Their previous bargaining session on October 2 ended with a walk-out by union representatives. The talks are intended to form a new contract to replace the 2011-14 contract that expired June 30. Since that time, the district’s teachers have been working under the expired agreement.
The costs of healthcare and salaries continue to be the stumbling block to progress.
After the October 22 meeting the union’s chief negotiator, John Baxter, had this to say: “The Board has told us on numerous occasions, including last night, that they ‘hear us’ on salary and premium contributions. They may hear us, but last night they chose not to respond constructively. The Board has now changed its proposal to five years at Tier 4 premium contribution rates; the Board chose not to move towards a contract but rather moved us farther away. Rather than make concessions, rather than move towards a middle ground where agreements are reached, the Board requested even more from PPS educators.”
At the October 22 meeting, the Board proposed that the new contract run for five years, to expire June 30, 2019. According to Board member Andrea Spalla, it was hoped that by lengthening the parties’ collectively bargained agreement, a longer period of labor peace would ensue, with a concomitant reduction in disruption to the operations of the schools.
The Board proposed “aggregate annual salary increases as follows: 2 percent in year 1; 1.8 percent in year 2; 1.9 percent in year 3; 2 percent in year 4; and 2 percent in year 5.”
According to Mr. Baxter, this offer “continues to be a devalued salary guide. They increased from 1.8 to 2 percent in year one and from 1.86 to 1.9 percent in year three — a .2 and a .04 increase — if we accept all their other proposals,” he said.
According to PREA, the Board appeared to make concessions on some proposals such as the open-ended length of the workday at the high school. “But when asked for confirmation they said ‘no,’ all previous proposals, even those not in the document they presented [that] night, are not withdrawn but still on the table,” said Mr. Baxter, clearly frustrated.
“Despite the Board’s divisive proposals, the PREA offered a major concession on health care,” said, Mr. Baxter, adding that the PREA’s new proposal “will yield greater annual savings in health care premiums than the Board’s proposal.

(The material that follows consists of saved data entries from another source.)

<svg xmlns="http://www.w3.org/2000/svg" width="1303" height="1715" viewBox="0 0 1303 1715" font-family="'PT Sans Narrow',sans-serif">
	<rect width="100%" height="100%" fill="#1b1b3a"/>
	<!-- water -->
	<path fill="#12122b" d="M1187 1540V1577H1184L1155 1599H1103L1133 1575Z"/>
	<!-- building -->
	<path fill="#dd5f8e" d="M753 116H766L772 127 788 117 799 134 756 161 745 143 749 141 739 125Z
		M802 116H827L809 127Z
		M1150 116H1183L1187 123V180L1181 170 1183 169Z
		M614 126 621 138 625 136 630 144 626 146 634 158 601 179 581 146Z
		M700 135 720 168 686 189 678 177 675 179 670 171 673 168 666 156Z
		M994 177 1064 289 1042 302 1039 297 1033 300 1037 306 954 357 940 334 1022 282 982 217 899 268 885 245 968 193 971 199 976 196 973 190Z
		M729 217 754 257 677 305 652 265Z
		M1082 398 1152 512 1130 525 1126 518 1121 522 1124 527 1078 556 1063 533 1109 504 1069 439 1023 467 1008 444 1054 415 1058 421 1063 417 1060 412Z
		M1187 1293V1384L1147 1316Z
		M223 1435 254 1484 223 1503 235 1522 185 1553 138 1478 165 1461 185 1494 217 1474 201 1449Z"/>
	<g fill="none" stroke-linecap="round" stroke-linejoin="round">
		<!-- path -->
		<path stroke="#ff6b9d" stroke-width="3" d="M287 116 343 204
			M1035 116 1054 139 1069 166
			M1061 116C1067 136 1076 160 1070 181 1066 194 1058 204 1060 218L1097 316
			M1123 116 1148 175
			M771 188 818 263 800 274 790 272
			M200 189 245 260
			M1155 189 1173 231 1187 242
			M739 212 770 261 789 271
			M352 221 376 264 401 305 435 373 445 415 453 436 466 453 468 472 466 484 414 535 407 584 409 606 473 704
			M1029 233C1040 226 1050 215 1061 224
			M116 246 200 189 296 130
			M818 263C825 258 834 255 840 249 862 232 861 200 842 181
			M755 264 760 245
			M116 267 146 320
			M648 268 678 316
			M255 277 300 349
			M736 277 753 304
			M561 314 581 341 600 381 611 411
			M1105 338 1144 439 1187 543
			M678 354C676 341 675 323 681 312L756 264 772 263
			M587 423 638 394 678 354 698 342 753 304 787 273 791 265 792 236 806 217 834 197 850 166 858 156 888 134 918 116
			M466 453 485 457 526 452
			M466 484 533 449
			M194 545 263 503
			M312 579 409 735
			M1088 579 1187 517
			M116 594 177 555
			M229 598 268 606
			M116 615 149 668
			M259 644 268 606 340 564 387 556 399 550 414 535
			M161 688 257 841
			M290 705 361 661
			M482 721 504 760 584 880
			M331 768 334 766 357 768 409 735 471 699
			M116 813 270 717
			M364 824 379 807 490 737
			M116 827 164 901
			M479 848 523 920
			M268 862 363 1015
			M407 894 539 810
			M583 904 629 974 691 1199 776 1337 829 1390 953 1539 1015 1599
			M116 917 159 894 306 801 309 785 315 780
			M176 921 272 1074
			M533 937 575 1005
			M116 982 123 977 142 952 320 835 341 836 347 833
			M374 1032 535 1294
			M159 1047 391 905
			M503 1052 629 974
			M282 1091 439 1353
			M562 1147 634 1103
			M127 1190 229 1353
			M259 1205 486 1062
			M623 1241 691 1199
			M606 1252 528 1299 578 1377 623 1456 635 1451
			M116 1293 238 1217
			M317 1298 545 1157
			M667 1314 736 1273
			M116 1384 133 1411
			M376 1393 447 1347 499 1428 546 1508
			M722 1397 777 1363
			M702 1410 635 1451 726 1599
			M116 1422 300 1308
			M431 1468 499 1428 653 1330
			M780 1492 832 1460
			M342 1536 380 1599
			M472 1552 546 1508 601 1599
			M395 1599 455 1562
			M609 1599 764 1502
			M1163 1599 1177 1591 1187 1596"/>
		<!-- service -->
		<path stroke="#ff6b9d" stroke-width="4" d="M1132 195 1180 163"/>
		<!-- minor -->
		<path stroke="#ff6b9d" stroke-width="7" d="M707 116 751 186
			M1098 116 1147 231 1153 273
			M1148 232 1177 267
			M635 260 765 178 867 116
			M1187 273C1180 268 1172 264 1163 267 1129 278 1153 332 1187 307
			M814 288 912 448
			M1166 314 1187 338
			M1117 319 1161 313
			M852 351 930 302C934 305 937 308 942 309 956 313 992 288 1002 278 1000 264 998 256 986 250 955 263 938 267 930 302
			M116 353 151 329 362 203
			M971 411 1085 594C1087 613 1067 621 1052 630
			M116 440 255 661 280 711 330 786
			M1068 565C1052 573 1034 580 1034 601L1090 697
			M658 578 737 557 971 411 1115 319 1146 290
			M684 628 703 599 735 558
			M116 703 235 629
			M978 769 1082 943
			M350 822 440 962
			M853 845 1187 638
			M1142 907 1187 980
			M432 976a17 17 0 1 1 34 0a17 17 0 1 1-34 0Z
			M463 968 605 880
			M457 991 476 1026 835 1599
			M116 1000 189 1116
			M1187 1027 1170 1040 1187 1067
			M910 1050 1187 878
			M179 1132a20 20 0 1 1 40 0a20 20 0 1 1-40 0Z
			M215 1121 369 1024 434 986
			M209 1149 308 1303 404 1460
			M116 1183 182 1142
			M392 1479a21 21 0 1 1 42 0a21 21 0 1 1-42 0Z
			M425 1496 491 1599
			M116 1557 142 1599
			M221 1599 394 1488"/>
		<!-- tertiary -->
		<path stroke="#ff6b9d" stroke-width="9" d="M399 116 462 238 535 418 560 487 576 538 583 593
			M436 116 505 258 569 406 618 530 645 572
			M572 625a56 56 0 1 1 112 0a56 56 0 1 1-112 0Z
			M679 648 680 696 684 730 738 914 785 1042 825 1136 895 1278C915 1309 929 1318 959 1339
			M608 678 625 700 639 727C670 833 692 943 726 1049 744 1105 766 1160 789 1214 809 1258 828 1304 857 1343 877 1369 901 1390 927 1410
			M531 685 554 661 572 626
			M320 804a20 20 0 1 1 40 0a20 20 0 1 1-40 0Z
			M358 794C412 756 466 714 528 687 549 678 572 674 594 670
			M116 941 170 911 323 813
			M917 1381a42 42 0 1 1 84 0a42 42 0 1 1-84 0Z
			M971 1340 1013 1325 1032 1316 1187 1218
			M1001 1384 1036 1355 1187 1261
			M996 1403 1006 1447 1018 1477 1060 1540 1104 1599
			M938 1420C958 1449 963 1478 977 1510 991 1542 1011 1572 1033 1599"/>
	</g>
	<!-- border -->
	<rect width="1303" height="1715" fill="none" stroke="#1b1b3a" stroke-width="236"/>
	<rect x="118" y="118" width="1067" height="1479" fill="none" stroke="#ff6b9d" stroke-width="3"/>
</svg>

In addition to savings, the PREA proposal does much more to maintain the level of health care coverage whereas the Board’s proposal reduces coverage for PPS educators. The Board acknowledged the positive significance of the PREA’s proposal. They did not, however, counter-offer.”
In a statement to Town Topics, the Board said: “The Board proposed that in order to reduce PREA members’ healthcare premium costs, PREA members would pay a total annual deductible of $100 (for employees with single, parent/child or member/spouse coverage levels) or $200 (for employees with family coverage levels); and that PREA members’ co-payment amounts would increase from current levels of $10 per visit to $15 for doctor visits and $20 for specialist visits. Currently PREA members have no deductibles. All wellness visits, by law, would continue to be free and not subject to co-pays. For these modest increases in deductible and co-pay amounts, each employee would see meaningful reductions in their individual premium costs in each paycheck.”
“It appears that the parties remain at an impasse,” said Jennifer Lea Cohan of the new group Community for Princeton Public Schools. “This is disappointing news, and we hope that, with the help of mediation, they will find common ground for the good of all involved.”
A somewhat more optimistic member of the district’s BOE, Andrea Spalla, said, “Last week’s meeting may not have resulted in an agreement — yet — but we feel it marked some progress, from both teams, towards a shared solution.”
Further talks facilitated by state-appointed mediator Kathy Vogt, Esq. begin November 20.
Ms. Vogt is no stranger to the district. She assisted with negotiations for the 2011-14 contract.
The Board of Education held a public meeting last night after Town Topics press deadline.